Hürriyet yazarları Güntekin Onay, Fırat Aydınus, Uğur Meleke ve Mehmet Arslan, "G.Saray; Eyüp, Sivas ve Malmö’den sonra Trabzon önünde bol skorlu-bol gelgitli bir zafere imza attı. Nasıl buldunuz sarı kırmızılıları?" sorusuna yanıt aradı.
Uğur MELEKE: Okan Buruk’un G.Saray da 3. yılı. Üç sezondur direkt rakiplerine karşı başarılı bir performansı var. İlk sezonunda F.Bahçe’yi 2 kez yendi, o 2 galibiyetle Jesus’un takımını geçti. 3. sezonunda F.Bahçe de G.Saray da derbilerde 13’er puan topladı, sarı kırmızılılar burun farkıyla kazandı şampiyonluğu. Bu sezon 3 direkt rakibini de yendi ve F.Bahçe ile olan 6 puanlık mesafesini buradan okuyabilirsiniz. Buruk’un G.Saray’ının bu sezonki farkı yine büyük maçlarda yarattığı mesafe.

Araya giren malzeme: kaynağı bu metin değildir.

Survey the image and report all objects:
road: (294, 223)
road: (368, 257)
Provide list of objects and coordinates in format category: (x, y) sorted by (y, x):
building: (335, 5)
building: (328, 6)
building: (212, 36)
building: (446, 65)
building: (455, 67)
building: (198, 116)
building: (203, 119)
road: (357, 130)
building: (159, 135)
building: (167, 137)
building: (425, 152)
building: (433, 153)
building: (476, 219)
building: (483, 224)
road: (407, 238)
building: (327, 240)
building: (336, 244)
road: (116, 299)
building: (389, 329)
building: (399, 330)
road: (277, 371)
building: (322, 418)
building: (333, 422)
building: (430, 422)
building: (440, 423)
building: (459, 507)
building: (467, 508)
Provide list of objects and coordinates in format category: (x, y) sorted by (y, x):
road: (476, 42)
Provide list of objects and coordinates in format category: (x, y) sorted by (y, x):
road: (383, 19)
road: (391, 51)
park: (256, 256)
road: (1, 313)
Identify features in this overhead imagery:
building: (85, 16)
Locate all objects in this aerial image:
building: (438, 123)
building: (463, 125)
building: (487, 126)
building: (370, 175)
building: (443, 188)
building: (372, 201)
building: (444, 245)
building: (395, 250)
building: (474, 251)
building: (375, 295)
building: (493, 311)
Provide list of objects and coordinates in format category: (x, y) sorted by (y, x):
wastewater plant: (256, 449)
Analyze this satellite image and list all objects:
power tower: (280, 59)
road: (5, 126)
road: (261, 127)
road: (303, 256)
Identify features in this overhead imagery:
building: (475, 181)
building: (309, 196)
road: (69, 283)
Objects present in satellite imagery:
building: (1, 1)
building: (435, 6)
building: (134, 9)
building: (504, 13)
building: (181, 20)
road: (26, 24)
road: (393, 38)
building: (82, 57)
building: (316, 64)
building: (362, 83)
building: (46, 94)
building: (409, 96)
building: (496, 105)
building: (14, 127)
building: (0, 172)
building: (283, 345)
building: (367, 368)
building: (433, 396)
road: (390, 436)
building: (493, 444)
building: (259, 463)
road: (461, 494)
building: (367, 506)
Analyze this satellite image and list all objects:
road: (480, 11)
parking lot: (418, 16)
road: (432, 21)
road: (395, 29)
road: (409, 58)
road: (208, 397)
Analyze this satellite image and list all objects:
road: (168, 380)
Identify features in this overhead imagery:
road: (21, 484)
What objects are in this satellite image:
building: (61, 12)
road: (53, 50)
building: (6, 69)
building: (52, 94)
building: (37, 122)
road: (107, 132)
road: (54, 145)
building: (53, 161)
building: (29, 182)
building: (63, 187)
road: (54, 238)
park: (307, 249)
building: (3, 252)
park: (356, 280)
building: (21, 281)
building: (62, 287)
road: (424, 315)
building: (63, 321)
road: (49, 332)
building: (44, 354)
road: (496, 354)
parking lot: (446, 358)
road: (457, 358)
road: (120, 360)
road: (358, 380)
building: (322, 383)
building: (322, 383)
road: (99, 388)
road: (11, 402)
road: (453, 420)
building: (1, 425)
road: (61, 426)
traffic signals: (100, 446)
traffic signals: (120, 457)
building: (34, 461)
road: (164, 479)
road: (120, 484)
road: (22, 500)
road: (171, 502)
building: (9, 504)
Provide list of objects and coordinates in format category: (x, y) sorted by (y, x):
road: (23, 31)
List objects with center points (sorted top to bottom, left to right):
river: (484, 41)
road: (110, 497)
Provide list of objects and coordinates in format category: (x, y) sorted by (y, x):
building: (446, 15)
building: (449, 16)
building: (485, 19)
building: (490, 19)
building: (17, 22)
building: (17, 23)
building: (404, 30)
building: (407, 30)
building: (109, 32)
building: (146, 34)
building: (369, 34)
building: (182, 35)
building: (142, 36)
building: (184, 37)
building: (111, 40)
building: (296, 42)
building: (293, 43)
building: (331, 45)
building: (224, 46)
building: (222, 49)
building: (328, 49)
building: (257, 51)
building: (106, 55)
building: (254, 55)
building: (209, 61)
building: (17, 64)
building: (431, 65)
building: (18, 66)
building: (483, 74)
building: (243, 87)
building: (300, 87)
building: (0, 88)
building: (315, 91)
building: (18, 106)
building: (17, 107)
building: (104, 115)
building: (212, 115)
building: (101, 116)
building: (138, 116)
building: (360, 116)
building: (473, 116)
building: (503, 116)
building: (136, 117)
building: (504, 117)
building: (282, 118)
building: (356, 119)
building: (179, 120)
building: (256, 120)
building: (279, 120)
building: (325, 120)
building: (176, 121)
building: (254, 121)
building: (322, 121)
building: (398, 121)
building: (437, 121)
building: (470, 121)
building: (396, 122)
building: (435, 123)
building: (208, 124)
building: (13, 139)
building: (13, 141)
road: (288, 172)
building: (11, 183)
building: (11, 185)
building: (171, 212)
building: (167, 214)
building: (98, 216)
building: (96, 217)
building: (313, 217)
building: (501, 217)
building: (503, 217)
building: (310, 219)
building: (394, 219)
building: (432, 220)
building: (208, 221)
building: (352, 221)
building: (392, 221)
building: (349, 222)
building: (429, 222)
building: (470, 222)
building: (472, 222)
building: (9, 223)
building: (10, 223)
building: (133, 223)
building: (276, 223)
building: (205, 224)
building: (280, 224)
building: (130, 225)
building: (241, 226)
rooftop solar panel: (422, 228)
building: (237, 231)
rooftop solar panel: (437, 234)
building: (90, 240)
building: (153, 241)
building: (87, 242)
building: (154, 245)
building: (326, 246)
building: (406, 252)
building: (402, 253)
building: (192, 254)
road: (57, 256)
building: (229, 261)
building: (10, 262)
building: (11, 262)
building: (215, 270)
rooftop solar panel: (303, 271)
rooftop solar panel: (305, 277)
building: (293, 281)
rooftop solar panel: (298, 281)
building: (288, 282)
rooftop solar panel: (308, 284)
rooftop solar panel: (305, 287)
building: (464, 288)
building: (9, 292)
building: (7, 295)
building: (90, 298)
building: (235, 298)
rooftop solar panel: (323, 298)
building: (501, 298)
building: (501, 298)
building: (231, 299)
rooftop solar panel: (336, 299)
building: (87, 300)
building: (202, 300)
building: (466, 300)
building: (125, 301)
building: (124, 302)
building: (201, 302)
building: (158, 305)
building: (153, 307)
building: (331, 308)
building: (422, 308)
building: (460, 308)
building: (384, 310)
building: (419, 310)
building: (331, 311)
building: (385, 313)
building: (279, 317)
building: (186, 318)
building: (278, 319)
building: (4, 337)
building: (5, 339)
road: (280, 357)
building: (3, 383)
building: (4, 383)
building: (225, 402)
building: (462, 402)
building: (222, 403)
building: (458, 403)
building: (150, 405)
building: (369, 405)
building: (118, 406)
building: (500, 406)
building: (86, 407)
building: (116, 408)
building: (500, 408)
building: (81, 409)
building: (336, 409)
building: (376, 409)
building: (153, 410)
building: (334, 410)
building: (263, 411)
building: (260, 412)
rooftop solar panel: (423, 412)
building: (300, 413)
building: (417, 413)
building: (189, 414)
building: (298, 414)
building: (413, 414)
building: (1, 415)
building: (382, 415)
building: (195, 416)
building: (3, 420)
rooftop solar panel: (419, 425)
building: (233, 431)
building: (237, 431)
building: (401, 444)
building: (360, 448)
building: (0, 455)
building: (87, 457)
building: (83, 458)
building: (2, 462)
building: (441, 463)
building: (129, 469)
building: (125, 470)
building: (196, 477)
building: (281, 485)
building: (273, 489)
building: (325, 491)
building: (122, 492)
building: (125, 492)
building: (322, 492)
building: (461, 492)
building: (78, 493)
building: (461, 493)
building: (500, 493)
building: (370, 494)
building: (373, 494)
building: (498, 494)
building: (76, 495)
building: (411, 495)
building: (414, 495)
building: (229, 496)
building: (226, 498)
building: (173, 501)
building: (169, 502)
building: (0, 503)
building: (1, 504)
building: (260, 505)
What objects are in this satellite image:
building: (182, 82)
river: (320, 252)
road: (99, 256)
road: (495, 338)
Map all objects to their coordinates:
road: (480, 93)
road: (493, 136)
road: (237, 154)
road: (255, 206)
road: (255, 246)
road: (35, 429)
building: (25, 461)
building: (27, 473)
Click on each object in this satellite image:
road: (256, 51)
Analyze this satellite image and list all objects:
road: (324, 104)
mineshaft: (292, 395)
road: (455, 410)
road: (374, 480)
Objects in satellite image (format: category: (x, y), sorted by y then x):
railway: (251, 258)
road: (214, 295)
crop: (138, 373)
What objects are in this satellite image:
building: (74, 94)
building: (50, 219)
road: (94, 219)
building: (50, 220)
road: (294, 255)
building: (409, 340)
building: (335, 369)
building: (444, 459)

Güntekin ONAY: G.Saray 8 günde 3 şehirde 3 yüksek tempolu maç oynadı. Sivas’ta 80 dakika 10 kişiyle geri döndü ve yüksek eforlu bir maç çıkardı. Malmö’de son dakikaya kadar yoğun bir mücadele verdi. Üstüne de Süper Lig temposunun çok üstünde bir 90 dakika oynadı. Davinson ve Osimhen’siz başladığı maçı, 3 gol yemesine rağmen kazandı. Gerçekten de Buruk ve takımı büyük iş başardı.
Fırat AYDINUS: Trabzonspor maçında Galatasaray’ın defansif hataları ile ofansif performansının birbirleri ile yarıştığını söyleyebiliriz. Galatasaray son dakikaya kadar asla beraberliğe razı olan bir görüntü çizmedi. Hele maçın sonlarına doğru bir puan almaktansa ‘ya hep ya hiç’ kimliğinde, Rus ruletine dönen maçta son düdüğe kadar kazanma hedefli mücadeleden vazgeçmediler.
Mehmet ARSLAN: Şahane bir maçtı. Trabzon-Fenerbahçe (2-3) maçı gibi son saniyede skor yine değişti. Galatasaray istek ve adanmışlıkla diğer takımlardan ayrılıyor. Her oyuncu ekstra bir katkı sağlamak, yenilgiye isyan etmek ve ayağa kalkmak için çabalıyor ve bunu bir izleyici olarak size hissettiriyor. Bir not da Osimhen’e... Oyuna girdiği andan itibaren takıma ve sahaya yaydığı özgüven inanılmazdı. Sonuç olarak saha içi odaklanmasıyla Galatasaray her takımdan bir adım önde.